### Work instructions
Whenever a line in the data holds the string "input", copy that line.

### Data for this exercise

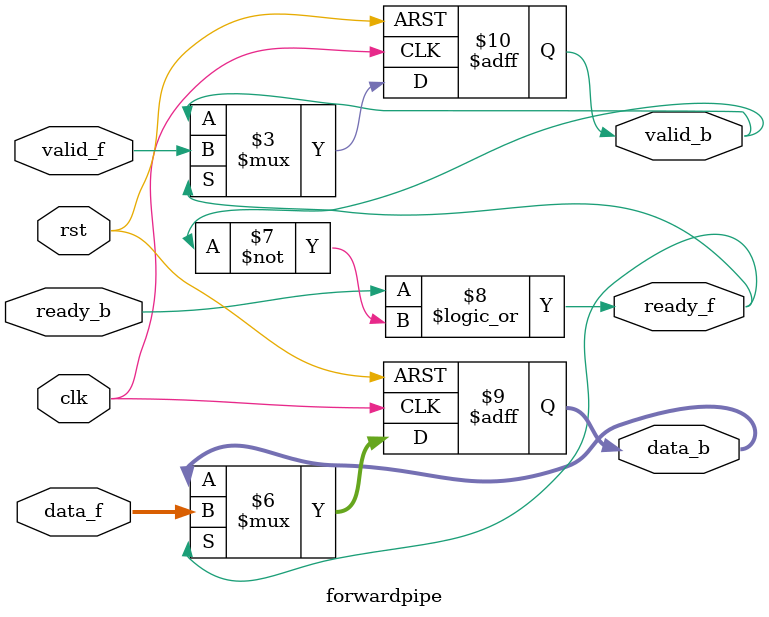
<source format=v>
`timescale 1ns / 1ps



module forwardpipe #(parameter L=8)(
    input clk,
	input rst,
	
	output  ready_f,
	input valid_f,
	input [L-1:0] data_f,
	
	input  ready_b,
	output reg valid_b,
	output reg [L-1:0] data_b
	
);
always @(posedge clk or negedge rst) begin
		if (!rst)begin
			valid_b <= 1'b0;
			end
			else begin
			valid_b<=ready_f? valid_f:valid_b;
			end
		end
		always @(posedge clk or negedge rst) begin
		if (!rst)begin
			data_b <= {L{1'b0}};
			end
			else begin
			data_b<=ready_f? data_f:data_b;
			end
		end
		
assign ready_f =ready_b || ~valid_b;
endmodule

</source>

### Task solution
    input clk,
	input rst,
	input valid_f,
	input [L-1:0] data_f,
	input  ready_b,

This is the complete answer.